- Born: September 28, 1938
- Died: September 26, 2008 (aged 69)
- Education: Mount Vernon College for Women
- Occupation: Philanthropist
- Spouse: Robert Paschal Shook
- Children: 2 daughters
- Relatives: Robert Ingersoll Ingalls Jr. (father) Robert Ingersoll Ingalls Sr. (paternal grandfather)

= Barbara Ingalls Shook =

American heiress and philanthropist

Barbara Ingalls Shook (1938-2008) was an American heiress and philanthropist. She was a prominent patron of the arts in Birmingham, Alabama. She also served on the advisory board of the National Cancer Institute in the Reagan administration.

==Early life==
Ingalls Shook was born on September 28, 1938. Her paternal grandfather, Robert Ingersoll Ingalls Sr. (1882–1951), was the founder of Ingalls Iron Works, the largest privately owned steel manufacturer in the Southern United States, and Ingalls Shipbuilding, the largest shipyard in the Gulf Coast of the United States. She had a sister, Elesabeth Ingalls Gillet, and a step-brother Lathrop Winchester Smith.

She graduated from Mount Vernon Seminary and College in Washington, D.C. (which later merged with the George Washington University), with an associate degree in 1958.

==Philanthropy==
She was a noted philanthropist in Birmingham, Alabama, through the Barbara Ingalls Shook Foundation.

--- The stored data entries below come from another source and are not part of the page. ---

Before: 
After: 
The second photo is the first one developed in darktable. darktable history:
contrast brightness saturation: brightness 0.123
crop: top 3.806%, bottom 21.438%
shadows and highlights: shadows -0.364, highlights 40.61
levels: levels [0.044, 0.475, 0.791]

She was a patron to the Birmingham Museum of Art, Alabama Symphony Orchestra, and the Alabama Ballet. Her philanthropy extended to healthcare, as she donated to St. Vincent's Birmingham and the Montclair Baptist Medical Center. She also donated to the Jimmie Hale Mission, a homeless shelter; the Big Oak Ranch, a residence for at-risk youth; and the University of Alabama at Birmingham.

She was also active in philanthropy in Aspen, Colorado. She founded Challenge Aspen, a non-profit organization to support sports among the disabled in Aspen.

She was also a distinguished philanthropist nationally. President Ronald Reagan appointed her to the advisory board of the National Cancer Institute. As a result, she received the Woman of the Year award from the Memorial Sloan Kettering Cancer Center in 1986. She was also honored posthumously at the Hope Gala hosted by the American Cancer Society in 2009.

==Personal life==
She married Robert Paschal Shook. They had two daughters, Ellen Gregg Shook and Elesabeth Ridgely Shook. They resided in Mountain Brook, Alabama; Aspen, Colorado; and Palm Beach, Florida.

In 1969, she survived cancer, but lost a leg through surgery. She walked with an artificial leg for the rest of her adult life. She enjoyed skiing, playing golf and fly-fishing.

==Death==
She died on September 26, 2008, at the age of sixty-nine. Seven years later, the Birmingham Zoo opened a new exhibit named after her known as the Barbara Ingalls Shook Black Bear Trail. It is home to American black bears from Big Sky, Montana.